Mint Rust? Or Spider Mites?

The mint transplants that I got for Dr. Kong are growing well, but I’ve noticed the leaves are getting these white and black spots. What is it?

I had put Golden Gate Gardening by Pam Pierce on hold at the library a few months ago, and I, just recently, finally got my hands on it. It’s a very informative book, and I definitely recommend it for any Bay Area gardeners. So, as soon as I noticed the spots on my peppermint, I read her section on Mint. Under Pests and Diseases, the only pest or disease she discusses is rust. She says, “Peppermint is subject to rust, which does not change the flavor and rarely kills the plant, but disfigures the leaves with rust-colored spots.” Could my problem be mint rust?

Mint rust is a fungus that causes orange, yellow and black spots on the leaves of mint. When I do a google image search, I get pictures that look more like this:


Hmmmm…. that doesn’t seem quite right. Darn. Golden Gate Gardening doesn’t seem to have the answers in this case, but I still stand by my recommendation.

Further googling, led me to this:

Image from:

This isn’t a mint plant, but the damage sure looks like what I’ve got. It’s spider mites. They live on the underside of the plant and suck the sap from the leaves leaving pale yellow spots. Spider mites are incredibly small – 1/50th of an inch – and yellow/orange in color. You usually need a magnifying glass to see them properly, although some sources say you should be able to see their webs with the naked eye.

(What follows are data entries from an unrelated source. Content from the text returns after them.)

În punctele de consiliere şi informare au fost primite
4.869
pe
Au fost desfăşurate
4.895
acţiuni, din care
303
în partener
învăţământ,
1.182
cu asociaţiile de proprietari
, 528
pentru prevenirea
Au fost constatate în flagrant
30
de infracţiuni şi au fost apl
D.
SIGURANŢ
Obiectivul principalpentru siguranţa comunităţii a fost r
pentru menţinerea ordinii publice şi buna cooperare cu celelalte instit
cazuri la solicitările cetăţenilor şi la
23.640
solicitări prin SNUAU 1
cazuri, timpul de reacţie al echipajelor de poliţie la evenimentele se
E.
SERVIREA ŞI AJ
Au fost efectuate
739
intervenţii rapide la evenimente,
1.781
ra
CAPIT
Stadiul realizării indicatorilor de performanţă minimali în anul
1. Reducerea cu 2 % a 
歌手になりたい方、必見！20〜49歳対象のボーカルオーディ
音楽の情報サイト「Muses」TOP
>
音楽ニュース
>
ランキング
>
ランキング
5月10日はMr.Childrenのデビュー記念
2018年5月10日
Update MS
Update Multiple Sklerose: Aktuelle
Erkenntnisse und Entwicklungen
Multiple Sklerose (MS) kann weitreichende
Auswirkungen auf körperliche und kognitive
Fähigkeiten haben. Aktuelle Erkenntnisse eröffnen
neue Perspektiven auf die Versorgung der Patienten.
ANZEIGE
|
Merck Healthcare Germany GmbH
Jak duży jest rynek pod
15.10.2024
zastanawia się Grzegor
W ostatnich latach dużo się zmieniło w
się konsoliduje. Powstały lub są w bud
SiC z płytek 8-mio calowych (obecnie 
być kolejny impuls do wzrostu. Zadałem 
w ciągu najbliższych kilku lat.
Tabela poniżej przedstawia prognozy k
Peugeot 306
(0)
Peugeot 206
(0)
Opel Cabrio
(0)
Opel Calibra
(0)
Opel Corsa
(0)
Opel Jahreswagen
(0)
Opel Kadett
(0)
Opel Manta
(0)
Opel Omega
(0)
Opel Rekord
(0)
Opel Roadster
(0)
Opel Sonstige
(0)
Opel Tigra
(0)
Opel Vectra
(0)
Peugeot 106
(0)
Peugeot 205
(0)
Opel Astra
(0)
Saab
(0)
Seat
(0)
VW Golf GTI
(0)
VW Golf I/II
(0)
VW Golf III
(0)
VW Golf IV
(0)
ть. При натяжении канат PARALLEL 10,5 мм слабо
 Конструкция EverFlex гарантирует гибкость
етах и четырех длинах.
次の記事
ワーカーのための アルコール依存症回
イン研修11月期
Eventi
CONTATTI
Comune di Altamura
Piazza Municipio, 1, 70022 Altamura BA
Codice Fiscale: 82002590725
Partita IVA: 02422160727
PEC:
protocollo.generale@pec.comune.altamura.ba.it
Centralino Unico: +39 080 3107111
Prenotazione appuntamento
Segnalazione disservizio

I tried looking for the spider mites with a magnifying glass by shaking the leaves onto a white sheet of paper. There was one yellow-ish bug (I think) that fell onto the paper, but it flew off before I could get a good look at it with the magnifying glass.

The treatment for spider mites is insecticidal soap or neem oil. I’m a little uncomfortable spraying one of those things on my mint leaves, even though they’re “organic” or “natural.” I eat the mint leaves without washing them and the thought of eating insecticidal soap is kind of gross. An alternative treatment is predatory mites. These are beneficial insects that will eat the spider mites and then die off. I am so intrigued by this.

If you agree or disagree with my mint diagnosis, let me know. Also, if you’ve used predatory mites (or other predatory insects to control and insect pest problem) let me know.

3 thoughts on “Mint Rust? Or Spider Mites?”

  1. Looks like thrips to me. I recommend a couple drops of dish soap in a spray bottle filled with water. Spray top and bottom of leaves once every few days until the plant improves. A quick rinse with water should make them fine for eating.